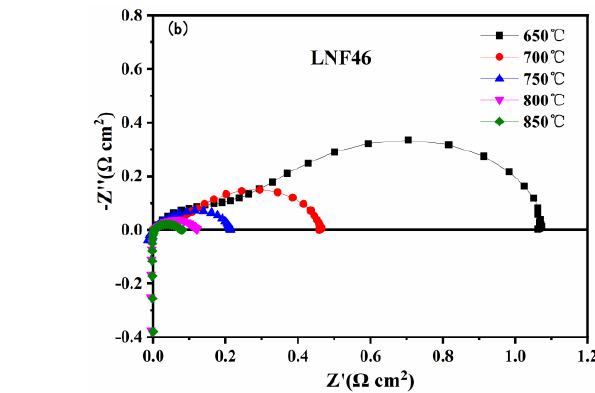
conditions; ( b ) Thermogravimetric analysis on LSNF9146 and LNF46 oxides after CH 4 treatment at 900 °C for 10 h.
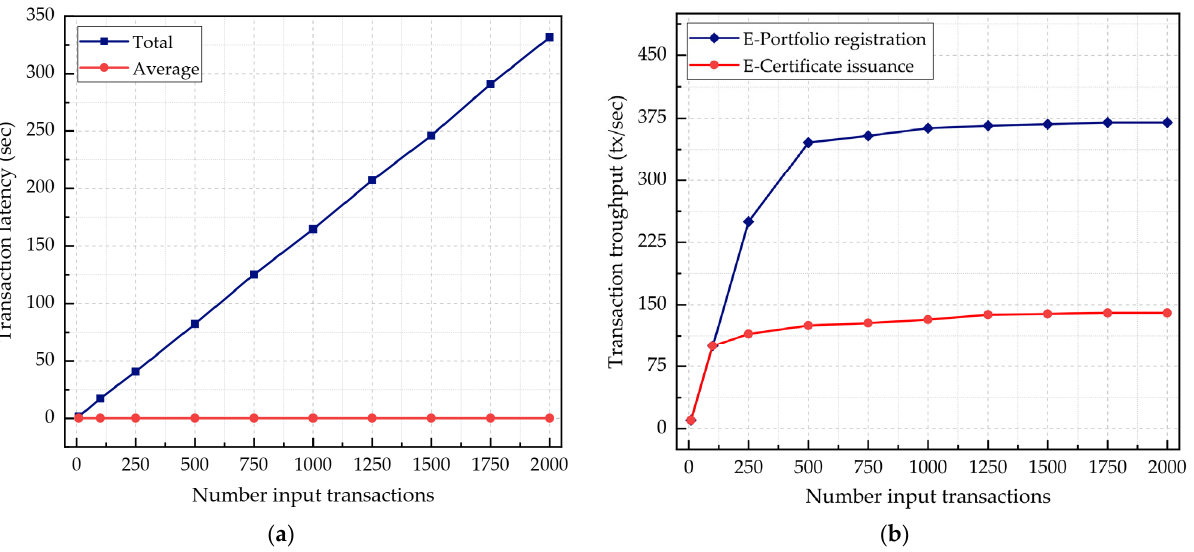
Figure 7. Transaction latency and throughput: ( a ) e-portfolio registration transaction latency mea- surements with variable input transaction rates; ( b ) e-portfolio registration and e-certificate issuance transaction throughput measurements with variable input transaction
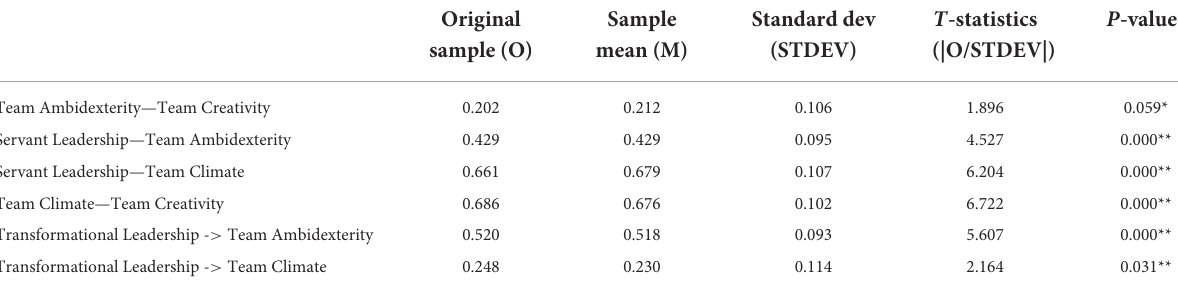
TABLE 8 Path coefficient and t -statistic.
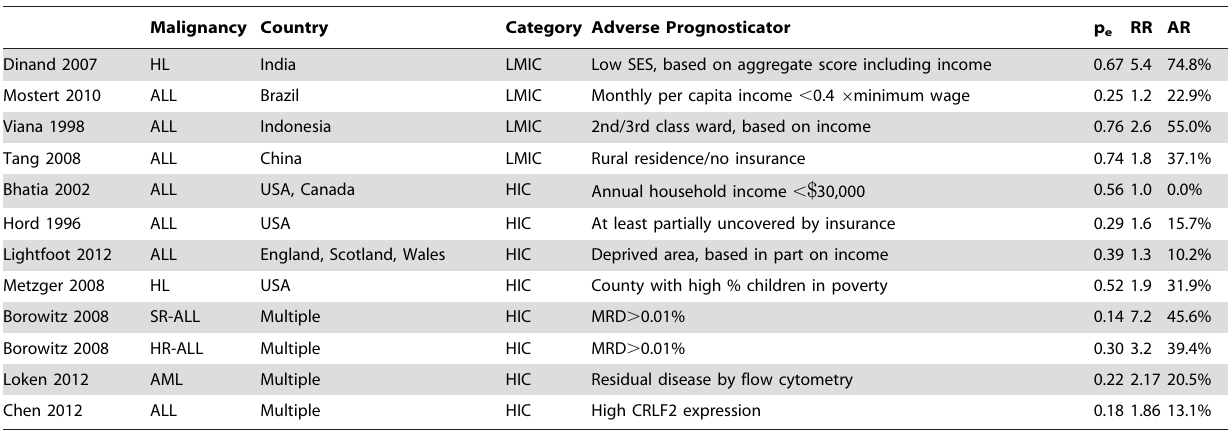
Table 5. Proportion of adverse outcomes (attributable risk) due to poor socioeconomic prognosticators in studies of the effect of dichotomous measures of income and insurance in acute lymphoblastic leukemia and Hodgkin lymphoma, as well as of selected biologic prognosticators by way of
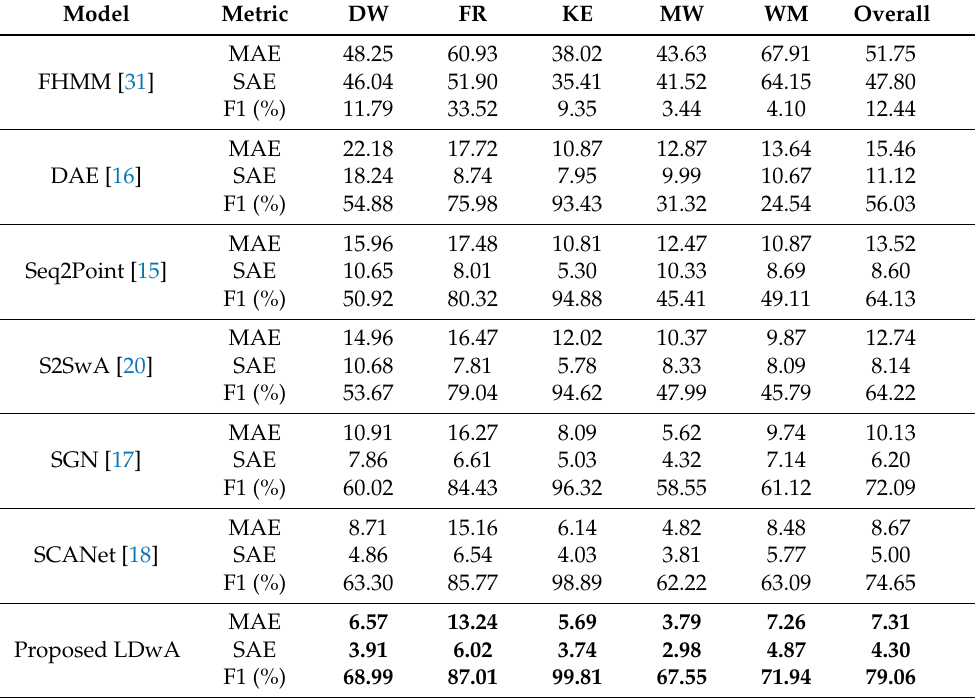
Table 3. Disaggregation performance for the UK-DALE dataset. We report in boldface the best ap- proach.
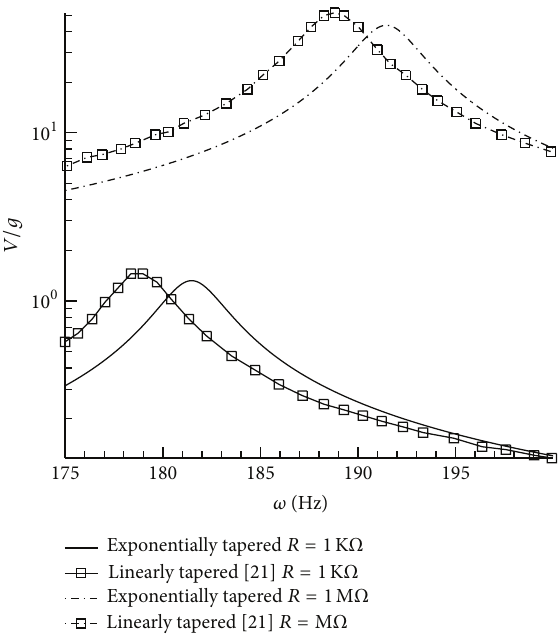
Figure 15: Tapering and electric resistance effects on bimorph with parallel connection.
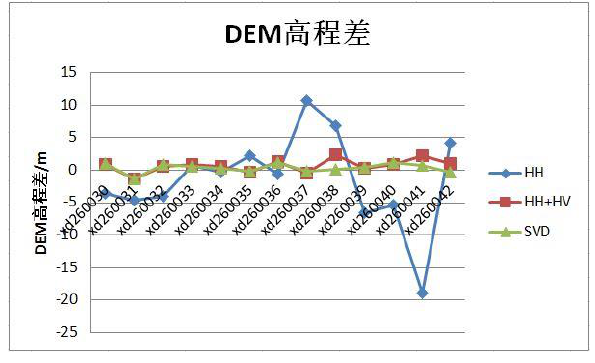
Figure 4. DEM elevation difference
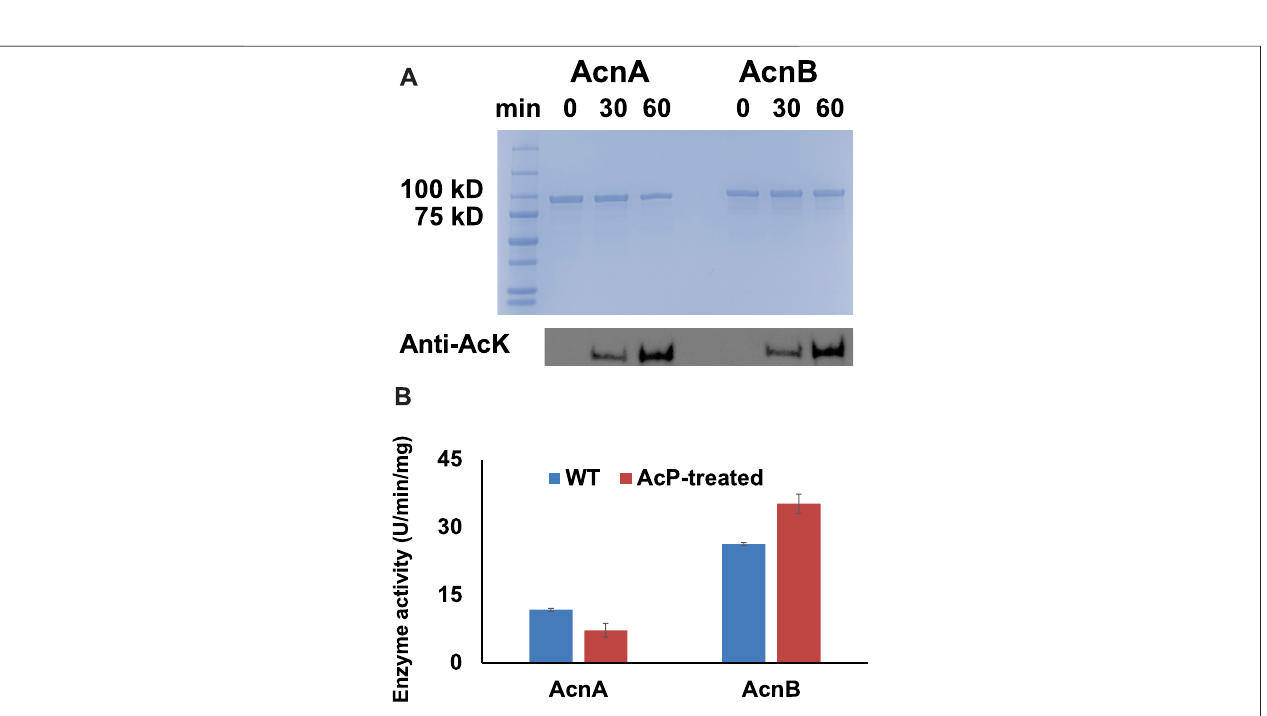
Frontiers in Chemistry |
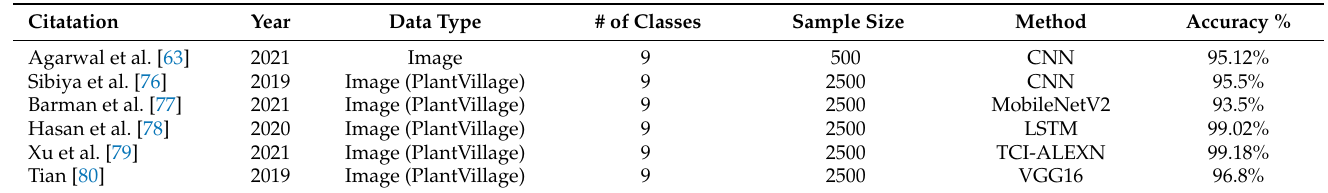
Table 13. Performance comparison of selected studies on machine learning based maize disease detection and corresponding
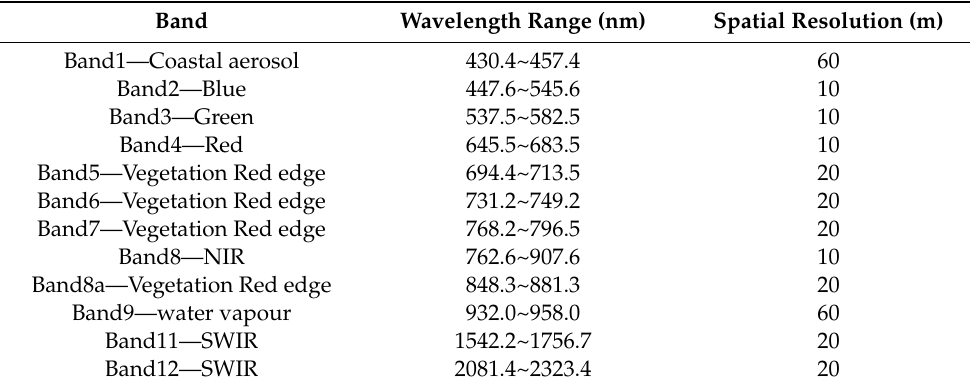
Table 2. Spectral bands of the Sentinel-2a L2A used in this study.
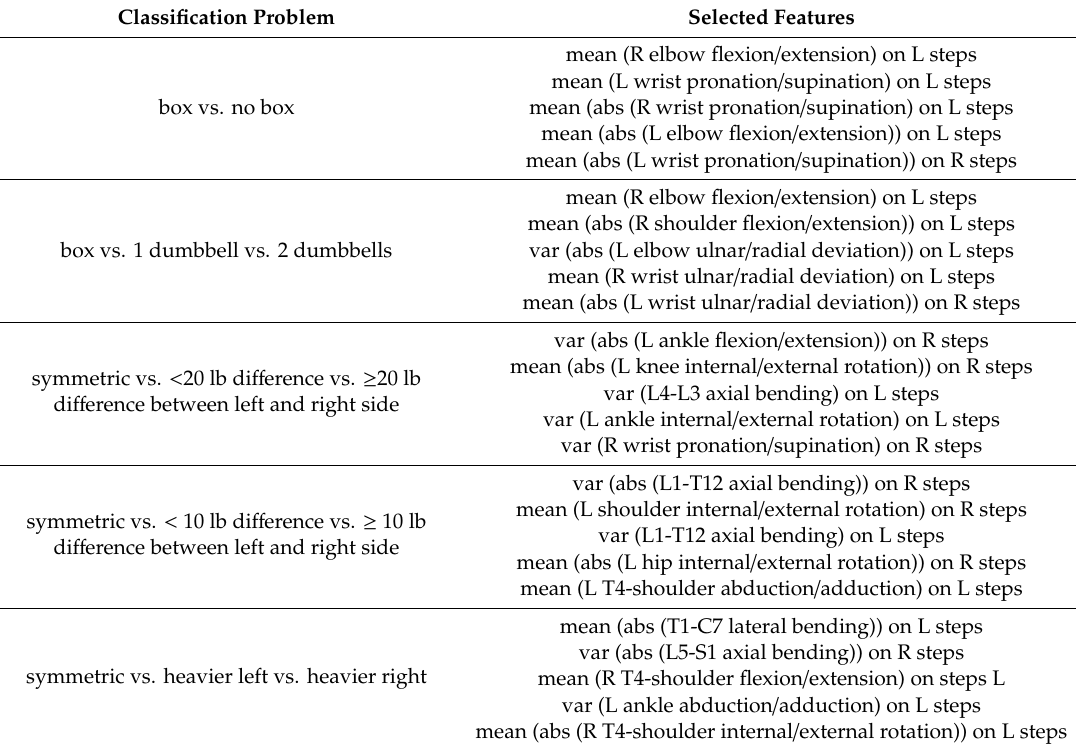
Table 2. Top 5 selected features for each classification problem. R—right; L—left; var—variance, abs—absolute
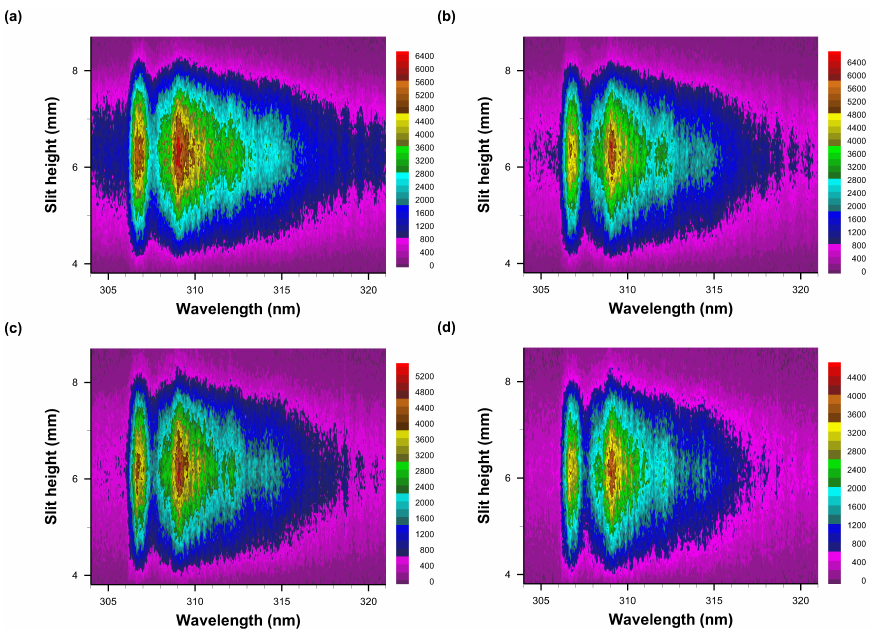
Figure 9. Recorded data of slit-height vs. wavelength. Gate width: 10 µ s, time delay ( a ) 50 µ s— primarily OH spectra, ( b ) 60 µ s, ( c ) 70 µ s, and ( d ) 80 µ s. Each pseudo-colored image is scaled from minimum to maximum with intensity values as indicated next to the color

## Task to carry out
From the records above, write out exactly the lines that begin at the line with "Table 13. Performance" and end at the line with "Table 2. Top". Pictures must not appear in the output.

## Response
Table 13. Performance comparison of selected studies on machine learning based maize disease detection and corresponding
Table 2. Spectral bands of the Sentinel-2a L2A used in this study.
Table 2. Top 5 selected features for each classification problem. R—right; L—left; var—variance, abs—absolute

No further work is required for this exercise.